A 2020 paper using data from the Turnaway Study, which tracks the impacts of unwanted pregnancy on women’s lives, found that abortion denial increased women’s amount of past-due debt by 78%, or about $1,750. The incidence of negative “public records” such as bankruptcy, evictions and tax liens on their credit reports increased by 81%.
“‘Women who were denied abortions were more likely to report that they didn’t have enough money to pay for basic living needs like food, housing and transportation, and they were less likely to have full-time employment.’”
The Turnaway Study has also concluded that women who are turned away from abortion services experience long-term negative socioeconomic effects, and have four times greater odds of having their incomes fall below the federal poverty level.

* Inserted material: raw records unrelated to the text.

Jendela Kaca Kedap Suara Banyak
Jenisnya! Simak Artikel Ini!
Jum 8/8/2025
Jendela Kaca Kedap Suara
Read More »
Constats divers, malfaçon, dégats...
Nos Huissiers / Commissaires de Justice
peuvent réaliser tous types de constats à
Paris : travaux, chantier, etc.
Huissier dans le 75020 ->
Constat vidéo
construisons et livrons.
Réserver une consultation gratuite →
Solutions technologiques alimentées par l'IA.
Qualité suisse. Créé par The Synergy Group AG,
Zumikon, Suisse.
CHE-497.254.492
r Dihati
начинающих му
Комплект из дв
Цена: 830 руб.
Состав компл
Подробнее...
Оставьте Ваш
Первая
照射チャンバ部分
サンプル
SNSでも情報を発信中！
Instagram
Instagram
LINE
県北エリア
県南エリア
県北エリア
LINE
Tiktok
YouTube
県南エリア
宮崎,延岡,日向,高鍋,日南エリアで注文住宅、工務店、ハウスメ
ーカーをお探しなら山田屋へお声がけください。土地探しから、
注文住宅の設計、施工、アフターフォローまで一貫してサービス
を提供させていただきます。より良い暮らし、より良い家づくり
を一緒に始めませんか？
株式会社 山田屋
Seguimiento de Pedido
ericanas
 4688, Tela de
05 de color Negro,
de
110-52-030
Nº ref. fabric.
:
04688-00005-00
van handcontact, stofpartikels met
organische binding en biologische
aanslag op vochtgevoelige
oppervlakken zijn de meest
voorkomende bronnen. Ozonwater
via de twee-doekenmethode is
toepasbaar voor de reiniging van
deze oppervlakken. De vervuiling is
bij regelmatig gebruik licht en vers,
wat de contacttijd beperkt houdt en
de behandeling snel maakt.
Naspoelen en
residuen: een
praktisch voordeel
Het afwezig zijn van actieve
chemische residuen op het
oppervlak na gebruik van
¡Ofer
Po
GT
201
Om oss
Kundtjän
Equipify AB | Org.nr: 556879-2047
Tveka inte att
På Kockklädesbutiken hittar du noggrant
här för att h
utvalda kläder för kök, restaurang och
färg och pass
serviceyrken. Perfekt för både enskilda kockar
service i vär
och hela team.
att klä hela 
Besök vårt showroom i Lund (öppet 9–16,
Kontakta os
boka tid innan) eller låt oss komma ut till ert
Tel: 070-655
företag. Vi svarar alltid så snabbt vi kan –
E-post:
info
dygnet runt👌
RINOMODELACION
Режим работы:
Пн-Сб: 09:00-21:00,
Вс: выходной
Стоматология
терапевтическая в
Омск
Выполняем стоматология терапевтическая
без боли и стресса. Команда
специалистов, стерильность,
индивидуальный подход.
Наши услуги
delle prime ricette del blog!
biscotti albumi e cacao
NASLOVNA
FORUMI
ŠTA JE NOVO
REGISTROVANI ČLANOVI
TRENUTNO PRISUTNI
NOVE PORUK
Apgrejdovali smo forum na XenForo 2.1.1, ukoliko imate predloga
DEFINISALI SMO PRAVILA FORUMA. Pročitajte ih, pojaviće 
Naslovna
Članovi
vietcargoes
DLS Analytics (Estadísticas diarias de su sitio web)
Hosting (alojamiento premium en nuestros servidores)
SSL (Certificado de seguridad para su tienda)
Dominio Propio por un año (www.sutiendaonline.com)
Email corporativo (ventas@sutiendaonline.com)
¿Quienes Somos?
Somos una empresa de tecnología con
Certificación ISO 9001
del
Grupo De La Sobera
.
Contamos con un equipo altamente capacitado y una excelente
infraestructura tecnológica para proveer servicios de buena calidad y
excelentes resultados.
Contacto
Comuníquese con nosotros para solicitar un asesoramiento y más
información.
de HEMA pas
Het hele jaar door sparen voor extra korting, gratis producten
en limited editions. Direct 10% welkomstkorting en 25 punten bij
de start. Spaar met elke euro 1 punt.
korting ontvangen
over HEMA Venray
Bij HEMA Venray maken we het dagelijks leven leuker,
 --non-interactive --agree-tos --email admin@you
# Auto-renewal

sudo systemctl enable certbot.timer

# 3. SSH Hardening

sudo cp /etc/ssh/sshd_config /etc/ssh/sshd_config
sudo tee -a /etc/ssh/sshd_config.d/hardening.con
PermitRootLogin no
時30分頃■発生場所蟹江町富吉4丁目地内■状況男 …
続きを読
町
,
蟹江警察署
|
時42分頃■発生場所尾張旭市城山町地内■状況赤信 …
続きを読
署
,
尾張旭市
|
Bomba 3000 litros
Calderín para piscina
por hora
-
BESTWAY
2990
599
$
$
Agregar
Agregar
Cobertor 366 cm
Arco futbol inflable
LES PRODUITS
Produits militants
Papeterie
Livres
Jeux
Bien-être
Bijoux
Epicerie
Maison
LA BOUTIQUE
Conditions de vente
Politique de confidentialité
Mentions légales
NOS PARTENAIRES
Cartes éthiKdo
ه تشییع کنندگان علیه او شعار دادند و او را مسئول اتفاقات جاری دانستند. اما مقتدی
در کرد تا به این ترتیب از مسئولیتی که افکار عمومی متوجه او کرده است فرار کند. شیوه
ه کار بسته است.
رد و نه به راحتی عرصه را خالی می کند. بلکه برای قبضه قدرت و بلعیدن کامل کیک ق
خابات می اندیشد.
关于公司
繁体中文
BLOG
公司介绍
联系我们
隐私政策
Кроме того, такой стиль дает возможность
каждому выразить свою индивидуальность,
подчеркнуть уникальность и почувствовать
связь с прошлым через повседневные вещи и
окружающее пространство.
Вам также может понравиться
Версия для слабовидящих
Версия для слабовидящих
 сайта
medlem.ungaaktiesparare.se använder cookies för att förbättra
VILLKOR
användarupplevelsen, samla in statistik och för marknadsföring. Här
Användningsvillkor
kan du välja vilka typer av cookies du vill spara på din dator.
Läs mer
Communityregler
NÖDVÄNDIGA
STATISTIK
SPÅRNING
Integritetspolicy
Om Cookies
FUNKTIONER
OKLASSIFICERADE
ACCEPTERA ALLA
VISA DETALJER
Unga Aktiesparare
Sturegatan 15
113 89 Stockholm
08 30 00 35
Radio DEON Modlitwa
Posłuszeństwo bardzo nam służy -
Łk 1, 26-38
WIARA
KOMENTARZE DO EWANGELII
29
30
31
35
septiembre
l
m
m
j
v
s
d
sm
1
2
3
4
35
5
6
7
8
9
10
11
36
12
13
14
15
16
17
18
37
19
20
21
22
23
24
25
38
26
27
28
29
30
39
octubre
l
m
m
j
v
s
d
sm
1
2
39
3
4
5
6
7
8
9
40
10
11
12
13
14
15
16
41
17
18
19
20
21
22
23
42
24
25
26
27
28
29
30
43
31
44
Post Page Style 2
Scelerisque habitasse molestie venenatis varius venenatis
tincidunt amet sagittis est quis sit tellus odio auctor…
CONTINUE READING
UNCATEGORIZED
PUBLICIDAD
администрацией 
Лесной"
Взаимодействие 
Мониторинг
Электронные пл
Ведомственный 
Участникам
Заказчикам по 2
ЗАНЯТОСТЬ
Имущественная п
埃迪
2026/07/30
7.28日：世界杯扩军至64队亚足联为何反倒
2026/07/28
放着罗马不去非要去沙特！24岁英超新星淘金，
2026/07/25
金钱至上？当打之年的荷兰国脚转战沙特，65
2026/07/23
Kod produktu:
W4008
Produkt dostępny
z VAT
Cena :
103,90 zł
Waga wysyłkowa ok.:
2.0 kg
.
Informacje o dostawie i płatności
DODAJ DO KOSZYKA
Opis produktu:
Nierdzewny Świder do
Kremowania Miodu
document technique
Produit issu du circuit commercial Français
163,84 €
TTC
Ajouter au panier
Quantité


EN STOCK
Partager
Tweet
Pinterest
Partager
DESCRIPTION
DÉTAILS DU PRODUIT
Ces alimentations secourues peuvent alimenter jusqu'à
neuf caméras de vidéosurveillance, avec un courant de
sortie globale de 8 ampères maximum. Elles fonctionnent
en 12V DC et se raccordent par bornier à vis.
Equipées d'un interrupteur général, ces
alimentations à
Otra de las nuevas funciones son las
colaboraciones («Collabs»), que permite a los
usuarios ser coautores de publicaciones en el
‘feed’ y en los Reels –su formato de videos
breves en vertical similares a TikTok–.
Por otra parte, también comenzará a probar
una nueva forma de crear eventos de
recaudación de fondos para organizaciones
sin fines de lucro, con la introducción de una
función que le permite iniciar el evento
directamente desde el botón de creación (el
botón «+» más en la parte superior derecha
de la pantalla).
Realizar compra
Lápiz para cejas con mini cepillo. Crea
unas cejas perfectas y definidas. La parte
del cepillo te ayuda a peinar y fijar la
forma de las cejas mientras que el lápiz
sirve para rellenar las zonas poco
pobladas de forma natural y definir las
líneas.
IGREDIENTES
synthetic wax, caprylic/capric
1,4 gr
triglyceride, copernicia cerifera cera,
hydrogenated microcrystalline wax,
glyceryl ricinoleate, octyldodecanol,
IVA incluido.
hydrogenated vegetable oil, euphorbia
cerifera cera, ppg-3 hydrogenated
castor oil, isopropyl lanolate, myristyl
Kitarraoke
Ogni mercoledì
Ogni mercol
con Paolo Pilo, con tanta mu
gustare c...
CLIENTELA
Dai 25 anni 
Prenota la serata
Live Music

“When we follow people over time, we’ve seen big economic differences,” Diana Greene Foster, a professor and demographer who leads the Turnaway Study, told MarketWatch. “Women who were denied abortions were more likely to report that they didn’t have enough money to pay for basic living needs like food, housing and transportation, and they were less likely to have full-time employment.”
Anti-abortion advocates like Tobias, meanwhile, say that having an abortion can take an emotional toll on women down the line, despite research that shows having the procedure does not increase women’s risk for experiencing mental health conditions. “There are costs involved in an abortion that can’t necessarily be monetized — there are psychological and emotional aftereffects as well,” Tobias said.
Brittany Mostiller, who was unable to afford an abortion 14 years ago, knows firsthand the economic impact of being denied the procedure. Carrying her third pregnancy to term created a financial and emotional hole from which she would spend years digging herself out.
“I already had young children and I was living with my sister in a two-bedroom apartment,” Mostiller said. “Once I found out the procedure would cost $600, I knew immediately that I could not raise that money — and I wasn’t willing to reach out to any family, because I didn’t want to be shamed for it.”
As a single mom, struggling to make ends meet became the norm. Meanwhile, managing postpartum depression “was really hard, because I had to love and care for a child that I didn’t want when I was struggling to love myself,” Mostiller said.
Now a mother of four, Mostiller, 37, is a leadership coordinator for the National Network of Abortion Funds. She uses her experience to help educate women and raise donations for local abortion funds throughout Chicago, where she feels the need has never been more urgent.
“We have seen an uptick in people traveling, but it’s not new,” Mostiller said. “A lot of folks have been living in a post-Roe reality for a long time, but there are certainly more who are now going across state lines to get the care they need.”